- The problem
Find every line of the records that has "geschlossen" and return it.

- Data provided
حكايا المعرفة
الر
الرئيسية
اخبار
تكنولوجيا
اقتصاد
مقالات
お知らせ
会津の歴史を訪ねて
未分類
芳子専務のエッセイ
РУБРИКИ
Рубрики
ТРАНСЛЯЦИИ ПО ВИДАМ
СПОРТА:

==

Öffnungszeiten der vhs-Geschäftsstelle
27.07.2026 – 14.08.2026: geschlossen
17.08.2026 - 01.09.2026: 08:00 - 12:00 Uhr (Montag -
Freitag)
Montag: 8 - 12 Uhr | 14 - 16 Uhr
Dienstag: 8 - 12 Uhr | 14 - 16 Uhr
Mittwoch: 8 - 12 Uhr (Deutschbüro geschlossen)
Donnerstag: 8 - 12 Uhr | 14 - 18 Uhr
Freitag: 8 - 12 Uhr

- Solution to this task
27.07.2026 – 14.08.2026: geschlossen
Mittwoch: 8 - 12 Uhr (Deutschbüro geschlossen)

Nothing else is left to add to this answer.